A CUT nacional e as demais centrais também farão audiências com o presidente da Câmara, Rodrigo Maia (DEM-RJ), e com outras lideranças políticas e movimentos sociais para retirar a reforma da pauta da Câmara. 
Na próxima segunda-feira (05), a diretoria executiva do Sindsep-PE estará em reunião para debater as ações da entidade, além de outras pautas. Já a  CUT-PE irá realizar uma Plenária na terça (06), às 16h, na sede da entidade. Na ocasião, será definido um calendário de lutas. 

Já está claro que para derrotar o governo golpista, é preciso paralisar os locais de trabalho e fazer atos e manifestações, ocupando ruas e praças. O que está em risco não é só o fim da aposentadoria, mas o aprofundamento do Estado de exceção. Ou seja, o futuro do País. O resultado desta batalha decisiva dependerá do envolvimento de cada trabalhador e trabalhadora. 
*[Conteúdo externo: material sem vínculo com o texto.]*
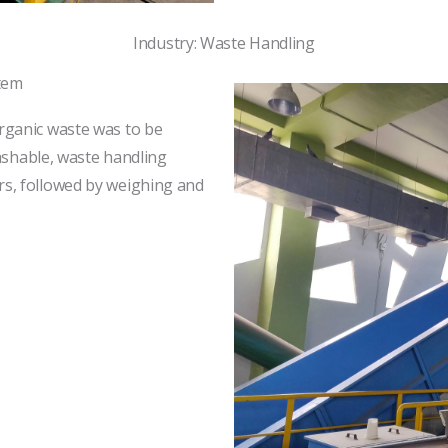
Industry: Waste Handling
tem
rganic waste was to be
washable, waste handling
s, followed by weighing and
Os números consolidados pela CPI da Previdência já comprovaram que a Previdência é superavitária: entre 2000 e 2015, o superávit foi de R$ 821,7 bilhões. Esse número seria ainda maior. Mas nos últimos 15 anos, a Previdência deixou de arrecadar mais de R$ 4,7 trilhões com desvios e sonegações. A CPI constatou que o Brasil perde cerca de R$ 115 bilhões por ano em fraudes e sonegações.

CAMPANHA MENTIROSA

Durante o encontro das centrais sindicais em São Paulo, os representantes dos trabalhadores também repudiaram a campanha mentirosa do governo Michel Temer para aprovar a Reforma da Previdência, que tenta culpar o servidor público por um déficit inexistente. 

“Existem alguns privilegiados no setor público. Mas esse governo não se propõe a combater suas regalias. Enquanto isso, a grande massa dos servidores trabalha muito, recebe pouco, já contribui com a Previdência e está tendo seus direitos atacados. Não vamos ficar de braços cruzados. Estamos conclamando todos para união e luta contra todas essas arbitrariedades”, convocou José Carlos.